Did I mention this was a true story?
The most successful interrogation of an Al-Qaeda operative by U.S. officials required no sleep deprivation, no slapping or "walling" and no waterboarding. All it took to soften up Abu Jandal, who had been closer to Osama bin Laden than any other terrorist ever captured, was a handful of sugar-free cookies.
Time supplies the pertinent background information:
Abu Jandal had been in a Yemeni prison for nearly a year when Ali Soufan of the FBI and Robert McFadden of the Naval Criminal Investigative Service arrived to interrogate him in the week after 9/11. Although there was already evidence that al-Qaeda was behind the attacks, American authorities needed conclusive proof, not least to satisfy skeptics like Pakistani President Pervez Musharraf, whose support was essential for any action against the terrorist organization. U.S. intelligence agencies also needed a better understanding of al-Qaeda's structure and leadership. Abu Jandal was the perfect source: the Yemeni who grew up in Saudi Arabia had been bin Laden's chief bodyguard, trusted not only to protect him but also to put a bullet in his head rather than let him be captured.

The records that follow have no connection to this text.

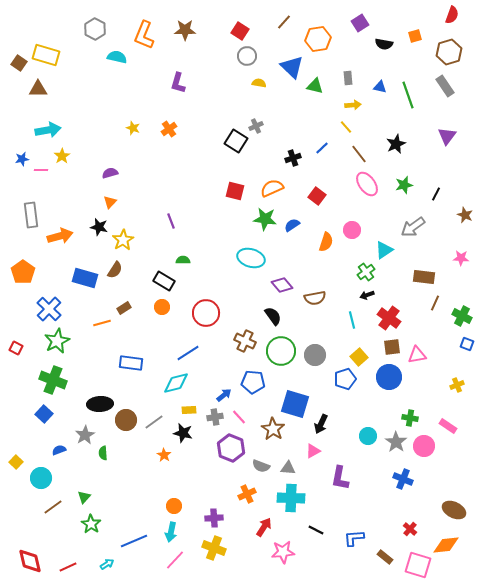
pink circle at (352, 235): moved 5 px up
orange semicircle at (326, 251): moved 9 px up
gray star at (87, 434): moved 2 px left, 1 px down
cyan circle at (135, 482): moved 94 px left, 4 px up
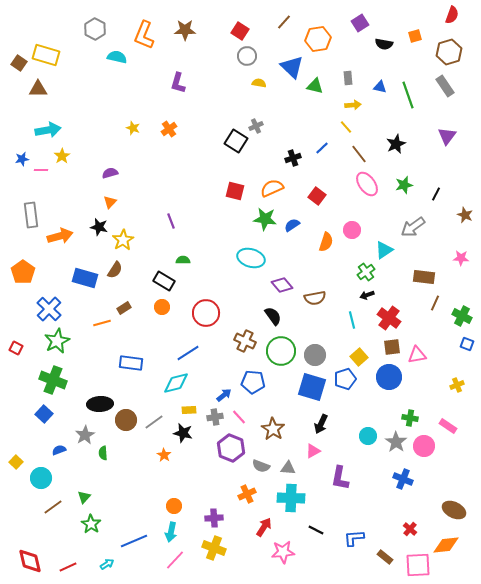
blue square at (295, 404): moved 17 px right, 17 px up
pink square at (418, 565): rotated 20 degrees counterclockwise
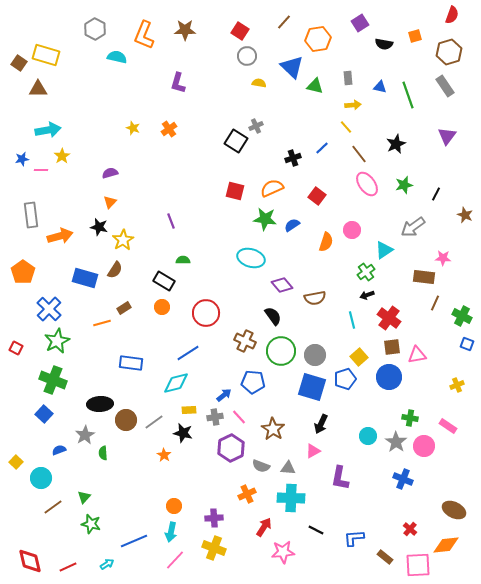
pink star at (461, 258): moved 18 px left
purple hexagon at (231, 448): rotated 12 degrees clockwise
green star at (91, 524): rotated 18 degrees counterclockwise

Unsurprisingly, Abu Jandal did everything in his power to not cooperate with the American interrogators. He went on rants about how the United States was evil and intimidated guards to a point where they felt they had to mask their identities. So naturally, Soufan and company were faced with a choice regarding what to do next: would they employ "enhanced interrogation techniques" or would they try something else?
Soufan noticed that Abu Jandal did not eat any of the cookies that were brought to him. This was because he was diabetic. So when it came time to question him further, the Americans brought sugar-free cookies. The result?
At their next meeting, the Americans brought him some sugar-free cookies, a gesture that took the edge off Abu Jandal's angry demeanor. "We had showed him respect, and we had done this nice thing for him," Soufan recalls. "So he started talking to us instead of giving us lectures."
It took more questioning, and some interrogators' sleight of hand, before the Yemeni gave up a wealth of information about al-Qaeda — including the identities of seven of the 9/11 bombers — but the cookies were the turning point. "After that, he could no longer think of us as evil Americans," Soufan says. "Now he was thinking of us as human beings."
Dear God, a human gesture yields human dialogue? Whoddathunkit? I'm not under the illusion that methods of this nature will work each time we employ them, but this is an example of a broader strategy we should be adopting that Bill Clinton summed up perfectly in his DNC speech: "People the world over have always been more impressed by the power of our example than by the example of our power."
Anyway, aren't patronizing quotes like this funny now?
Liberals want us to offer captured terrorists tea and cookies to get information from them.